You're missing the point. Mogadishu was a case of underarmed soldiers trying to make up for their lack of equipment through sheer valor. I know you don't believe me, having seen the movie. But did you notice any artillery being used? Any American tanks or APCs? Just one battery of four howitzers would have saved a whole lot of lives, Somali included.

-- Frank Hilliard

Andrew O'Hehir's review of "Black Hawk Down" is factually incorrect. Not a single soldier of the Special Forces was involved in the conflict in Mogadishu. The term "Special Forces" refers specifically to the Green Berets, very specialized troops whose job is to rendezvous with sympathetic locals and train, equip and guide them in conflicts.

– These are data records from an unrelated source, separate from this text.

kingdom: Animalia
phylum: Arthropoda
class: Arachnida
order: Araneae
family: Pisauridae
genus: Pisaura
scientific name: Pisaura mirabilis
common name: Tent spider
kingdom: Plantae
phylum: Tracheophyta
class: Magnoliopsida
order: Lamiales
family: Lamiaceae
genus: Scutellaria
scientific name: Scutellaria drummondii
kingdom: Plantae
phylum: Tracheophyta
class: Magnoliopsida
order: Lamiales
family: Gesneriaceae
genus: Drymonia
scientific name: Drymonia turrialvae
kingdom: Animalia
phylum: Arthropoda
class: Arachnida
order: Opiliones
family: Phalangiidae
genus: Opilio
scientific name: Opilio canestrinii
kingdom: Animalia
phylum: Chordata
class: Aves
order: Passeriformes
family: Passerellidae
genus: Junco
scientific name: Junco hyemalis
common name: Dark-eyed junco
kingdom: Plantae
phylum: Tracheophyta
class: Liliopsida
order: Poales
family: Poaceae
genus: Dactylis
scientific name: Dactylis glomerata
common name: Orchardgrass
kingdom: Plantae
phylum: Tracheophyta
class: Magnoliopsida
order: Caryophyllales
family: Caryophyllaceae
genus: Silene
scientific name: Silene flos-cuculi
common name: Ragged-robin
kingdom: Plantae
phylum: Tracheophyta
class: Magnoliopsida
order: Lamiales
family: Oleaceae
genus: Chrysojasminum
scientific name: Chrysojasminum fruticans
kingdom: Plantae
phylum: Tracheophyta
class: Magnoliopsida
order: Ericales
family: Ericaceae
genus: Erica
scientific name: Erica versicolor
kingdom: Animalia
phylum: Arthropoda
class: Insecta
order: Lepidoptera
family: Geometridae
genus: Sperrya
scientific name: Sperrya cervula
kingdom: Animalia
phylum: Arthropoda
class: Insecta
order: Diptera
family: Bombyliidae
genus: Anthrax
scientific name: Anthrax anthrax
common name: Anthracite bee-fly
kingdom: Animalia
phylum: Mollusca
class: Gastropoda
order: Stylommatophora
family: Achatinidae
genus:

I believe Mr. O'Hehir is looking for the term "Special Operations." Both Rangers and Delta Force soldiers fall under the auspice of "Special Operations" or SpecOps -- but have absolutely nothing to do with Special Forces. I'm quite certain the Rangers and Delta Forces would be upset to learn that they'd suddenly been transferred to Special Forces. The term Special Operations is broad, covering many different kinds of soldiers who do unconventional jobs. The term Special Forces is very specific and should be used precisely.

It is one thing for Mr. O'Hehir's reviews to be precious and snide -- and another thing entirely to be factually incorrect. I suppose Salon doesn't mind precious and snide, but I hope that you generally keep a higher standard of accuracy.